§ **Task description**
Retype the passage below on Kafka environment variables word for word, from "This environment variable is optional." to "a '\@' character.".

§ **Passage**
This environment variable is recommended. Use this to set the JVM options for the Kafka broker. By default a value of '-Xmx1G -Xms1G' is used, meaning that each Kafka broker uses 1GB of memory. Using too little memory may cause performance problems, while using too much may prevent the broker from starting properly given the memory available on the machine. Obviously the container must be able to use the amount of memory defined by this environment variable.

LOG_LEVEL

This environment variable is optional. Use this to set the level of detail for Kafka's application log written to STDOUT and STDERR. Valid values are INFO (default), WARN, ERROR, DEBUG, or TRACE."

Others

Environment variables that start with CONNECT_ will be used to update the Kafka Connect worker configuration file. Each environment variable name will be mapped to a configuration property name by:

  1. removing the CONNECT_ prefix;
  2. lowercasing all characters; and
  3. converting all '_' characters to '.' characters

For example, the environment variable CONNECT__HEARTBEAT_INTERVAL_MS is converted to the heartbeat.interval.ms property. The container will then update the Kafka Connect worker configuration file to include the property's name and value.

The value of the environment variable may not contain a '\@' character.

§ **Excerpted records**
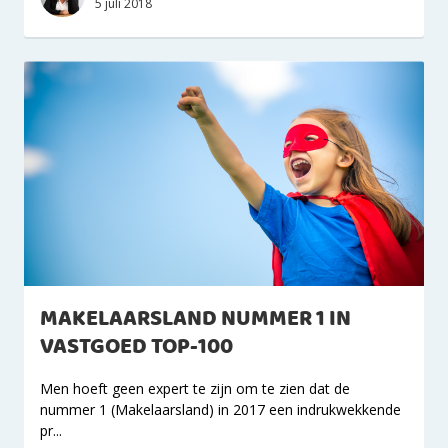
5 juli 2018
MAKELAARSLAND NUMMER 1 IN
VASTGOED TOP-100
Men hoeft geen expert te zijn om te zien dat de
nummer 1 (Makelaarsland) in 2017 een indrukwekkende
pr...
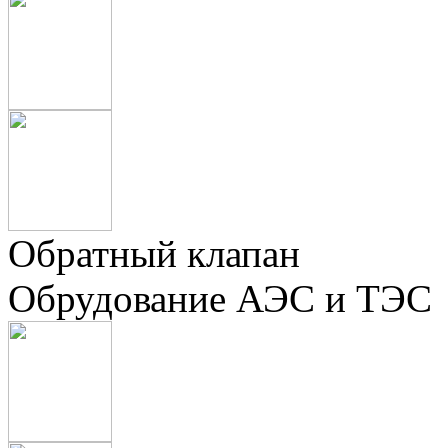
Обратный клапан
Обрудование АЭС и ТЭС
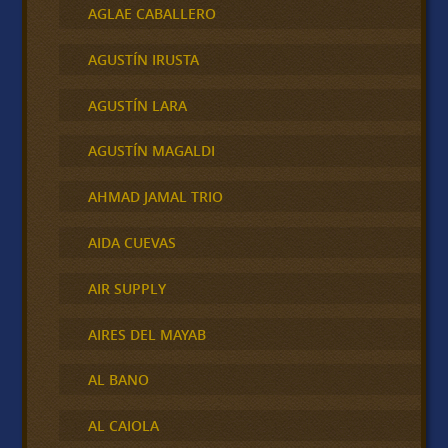
AGLAE CABALLERO
AGUSTÍN IRUSTA
AGUSTÍN LARA
AGUSTÍN MAGALDI
AHMAD JAMAL TRIO
AIDA CUEVAS
AIR SUPPLY
AIRES DEL MAYAB
AL BANO
AL CAIOLA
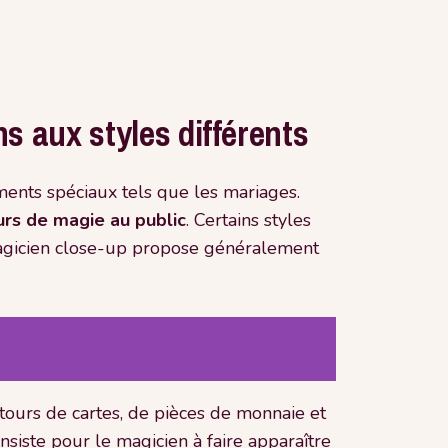
s aux styles différents
ments spéciaux tels que les mariages.
rs de magie au public
. Certains styles
magicien close-up propose généralement
 tours de cartes, de pièces de monnaie et
nsiste pour le magicien à faire apparaître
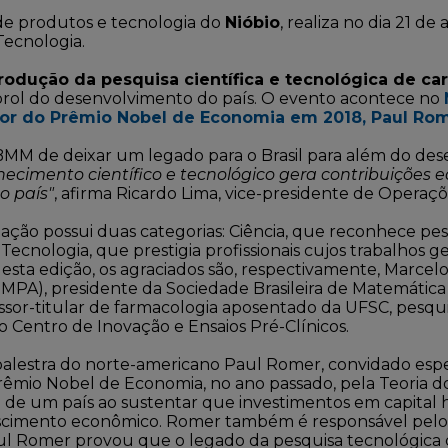
de produtos e tecnologia do
Nióbio
, realiza no dia 21 de
Tecnologia.
produção da pesquisa científica e tecnológica de car
 prol do desenvolvimento do país. O evento acontece no
or do Prêmio Nobel de Economia em 2018, Paul Ro
BMM de deixar um legado para o Brasil para além do d
ecimento científico e tecnológico gera contribuições e
o país"
, afirma Ricardo Lima, vice-presidente de Opera
iação possui duas categorias: Ciência, que reconhece pe
Tecnologia, que prestigia profissionais cujos trabalhos 
esta edição, os agraciados são, respectivamente, Marcelo 
(IMPA), presidente da Sociedade Brasileira de Matemátic
ofessor-titular de farmacologia aposentado da UFSC, pes
do Centro de Inovação e Ensaios Pré-Clínicos.
palestra do norte-americano Paul Romer, convidado espec
rêmio Nobel de Economia, no ano passado, pela Teoria 
 de um país ao sustentar que investimentos em capita
scimento econômico. Romer também é responsável pelo c
ul Romer provou que o legado da pesquisa tecnológica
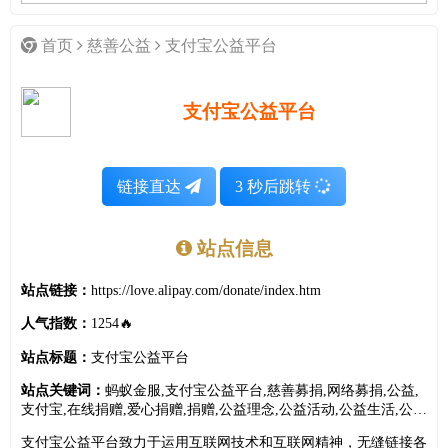
首页
慈善公益
支付宝公益平台
支付宝公益平台
链接直达
3
秒后跳转
站点信息
站点链接：
https://love.alipay.com/donate/index.htm
人气指数：
1254🔥
站点标题：
支付宝公益平台
站点关键词：
蚂蚁金服,支付宝公益平台,慈善募捐,网络募捐,公益,
支付宝,在线捐赠,爱心捐赠,捐赠,公益理念,公益活动,公益生活,公益
募捐,公益话题,公益广告,公益联盟,公益人物,公益明星,公益论坛,公
支付宝公益平台致力于运用互联网技术和互联网精神，无缝链接各
益企业,公益广告,绿色环保,志愿者活动,爱心家园,慈善,赈灾,助学,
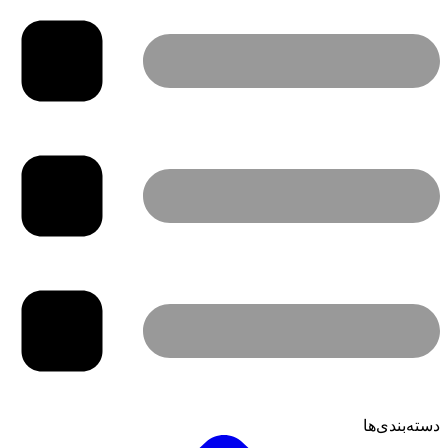
دسته‌بندی‌ها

§ **Result of this task**
This environment variable is optional. Use this to set the level of detail for Kafka's application log written to STDOUT and STDERR. Valid values are INFO (default), WARN, ERROR, DEBUG, or TRACE."

Others

Environment variables that start with CONNECT_ will be used to update the Kafka Connect worker configuration file. Each environment variable name will be mapped to a configuration property name by:

  1. removing the CONNECT_ prefix;
  2. lowercasing all characters; and
  3. converting all '_' characters to '.' characters

For example, the environment variable CONNECT__HEARTBEAT_INTERVAL_MS is converted to the heartbeat.interval.ms property. The container will then update the Kafka Connect worker configuration file to include the property's name and value.

The value of the environment variable may not contain a '\@' character.